The reenactment is a key part of nonfiction cinema. Verbatim, a new screening series at Anthology Film Archives, brings together over a dozen films that incorporate firsthand recordings or documentation of conversations and speeches. The films showcase how different artists have used this conceit, preserving dialogue and audio but playing with every other element.
Playwright and actor Anna Deavere Smith is one of the best-known practitioners of “documentary theatre” in the US, building one-woman shows about various events from a heteroglossia of interviews with people involved in them. Her plays Fires in the Mirror (1992) and Twilight: Los Angeles, 1992 (1993), about the 1991 Crown Heights riot in New York and the Rodney King uprising in Los Angeles, respectively, were both adapted as films. The first, directed by George C. Wolfe in 1993, places Smith in a different setting with each new interview-performance segment, while the second, adapted by Marc Levin in 2000, intercuts Smith’s scenes with interviews with LA residents.
This subgenre overlaps considerably with the crime and legal worlds. In avant-garde luminary James Benning’s Landscape Suicide (1986), performers reenact court transcripts and police interviews from murder cases in split screen with footage of the crimes’ locations. Two documentaries about the farcical government case against the Chicago Eight/Seven (1970’s The Great Chicago Conspiracy Circus and 1987’s Conspiracy: The Trial of the Chicago 8) use similar reenactments of the actual proceedings.

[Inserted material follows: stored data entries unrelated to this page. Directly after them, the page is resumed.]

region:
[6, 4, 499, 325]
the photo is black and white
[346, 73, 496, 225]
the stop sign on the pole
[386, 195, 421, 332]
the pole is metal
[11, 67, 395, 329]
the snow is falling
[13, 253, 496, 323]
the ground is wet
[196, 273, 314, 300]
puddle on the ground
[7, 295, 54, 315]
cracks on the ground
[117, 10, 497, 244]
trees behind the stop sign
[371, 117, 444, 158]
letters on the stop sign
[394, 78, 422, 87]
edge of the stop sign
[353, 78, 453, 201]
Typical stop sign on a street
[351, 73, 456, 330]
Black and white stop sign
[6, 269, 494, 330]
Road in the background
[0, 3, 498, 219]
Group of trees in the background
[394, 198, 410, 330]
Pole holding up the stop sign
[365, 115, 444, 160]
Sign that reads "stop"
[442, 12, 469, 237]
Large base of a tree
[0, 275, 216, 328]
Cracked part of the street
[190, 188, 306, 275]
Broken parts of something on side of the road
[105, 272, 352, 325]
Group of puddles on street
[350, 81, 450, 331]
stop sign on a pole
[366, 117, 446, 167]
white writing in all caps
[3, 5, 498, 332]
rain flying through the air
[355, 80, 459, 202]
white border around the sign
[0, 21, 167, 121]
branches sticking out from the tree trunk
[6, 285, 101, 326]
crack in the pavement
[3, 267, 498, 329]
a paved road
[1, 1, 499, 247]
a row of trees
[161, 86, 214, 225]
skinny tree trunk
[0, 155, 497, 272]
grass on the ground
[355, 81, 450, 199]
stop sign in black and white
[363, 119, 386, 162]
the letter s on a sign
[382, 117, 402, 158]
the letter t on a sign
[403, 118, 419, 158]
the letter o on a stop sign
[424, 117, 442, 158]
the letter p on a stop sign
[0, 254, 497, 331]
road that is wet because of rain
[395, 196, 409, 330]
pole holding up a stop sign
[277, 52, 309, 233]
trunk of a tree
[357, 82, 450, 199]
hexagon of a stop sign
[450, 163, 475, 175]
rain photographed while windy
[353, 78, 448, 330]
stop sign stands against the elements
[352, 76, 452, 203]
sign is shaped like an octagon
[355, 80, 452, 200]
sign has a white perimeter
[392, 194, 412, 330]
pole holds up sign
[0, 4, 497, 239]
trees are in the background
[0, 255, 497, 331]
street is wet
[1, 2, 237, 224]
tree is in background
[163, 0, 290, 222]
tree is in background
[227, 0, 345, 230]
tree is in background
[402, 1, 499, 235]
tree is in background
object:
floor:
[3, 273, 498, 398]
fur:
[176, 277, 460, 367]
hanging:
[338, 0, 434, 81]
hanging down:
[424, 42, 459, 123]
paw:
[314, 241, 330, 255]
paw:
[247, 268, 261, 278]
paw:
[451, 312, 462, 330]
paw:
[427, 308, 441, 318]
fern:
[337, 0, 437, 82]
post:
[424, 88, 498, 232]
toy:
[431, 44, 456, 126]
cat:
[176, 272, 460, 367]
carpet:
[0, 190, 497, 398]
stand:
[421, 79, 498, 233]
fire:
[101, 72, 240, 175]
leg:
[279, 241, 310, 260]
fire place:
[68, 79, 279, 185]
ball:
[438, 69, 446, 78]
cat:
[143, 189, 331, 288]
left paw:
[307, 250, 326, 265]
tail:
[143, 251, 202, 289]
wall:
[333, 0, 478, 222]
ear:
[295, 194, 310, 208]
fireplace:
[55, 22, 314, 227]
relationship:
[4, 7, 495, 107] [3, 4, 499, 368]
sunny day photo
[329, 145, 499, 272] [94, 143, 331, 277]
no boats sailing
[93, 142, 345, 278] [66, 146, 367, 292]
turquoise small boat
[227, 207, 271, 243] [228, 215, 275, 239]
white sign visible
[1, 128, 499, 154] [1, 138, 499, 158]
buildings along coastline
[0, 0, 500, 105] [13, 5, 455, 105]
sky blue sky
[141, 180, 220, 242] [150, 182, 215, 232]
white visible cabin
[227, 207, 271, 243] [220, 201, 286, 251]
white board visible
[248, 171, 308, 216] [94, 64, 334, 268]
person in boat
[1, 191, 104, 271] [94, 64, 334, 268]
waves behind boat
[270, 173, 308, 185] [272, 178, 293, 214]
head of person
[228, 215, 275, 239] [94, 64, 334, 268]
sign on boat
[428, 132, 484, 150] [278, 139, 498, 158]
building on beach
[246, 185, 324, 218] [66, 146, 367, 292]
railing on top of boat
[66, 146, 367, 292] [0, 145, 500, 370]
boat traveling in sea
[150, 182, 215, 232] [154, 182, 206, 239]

Alice Diop complicates this technique through different levels of metafiction in Saint Omer (2022). Though based on the Fabienne Kabou murder case in France and replicating testimony from that trial, its story is fictional, told from the point of view of a writer observing the trial in order to turn it into a book. Parallels between the writer and defendant mirror the way Diop processes her own identification with Kabou through the film.
Other movies in the program tackle more personal materials. Standouts include Chantal Akerman’s Letters Home (1986), a stage play adaptation in which actors recite the letters Sylvia Plath exchanged with her mother over several years, and The Arbor (2010), Clio Barnard’s portrait of British playwright Andrea Dunbar, a prodigy whose work was first staged while she was still a teenager, but who died in her 20s. In the latter, actors perform parts of Dunbar’s plays and lip-sync to interviews with her friends, neighbors, and now-grown children, collapsing the distance between the subject and the lingering influence of her work.
Perhaps the most surprising source material in the series forms the basis for Charlie Victor Romeo (2013), a screen version of the play of the same name. Six scenes reenact what happened in aircraft cockpits in the minutes leading up to crashes, using the dialogue from the planes’ black box recordings. A study in team management and how people act under crisis, it may be one of the most terrifying movies ever made.
The films in Verbatim are remarkably diverse, despite its specialized niche. Sources range from public hearings to Del Taco corporate communication videos to a man telling a lurid anecdote. It’s one of the most fascinating and engaging repertory series in New York this summer.
Verbatim continues at Anthology Film Archives (32 2nd Avenue, East Village, Manhattan) July 24 through August 13.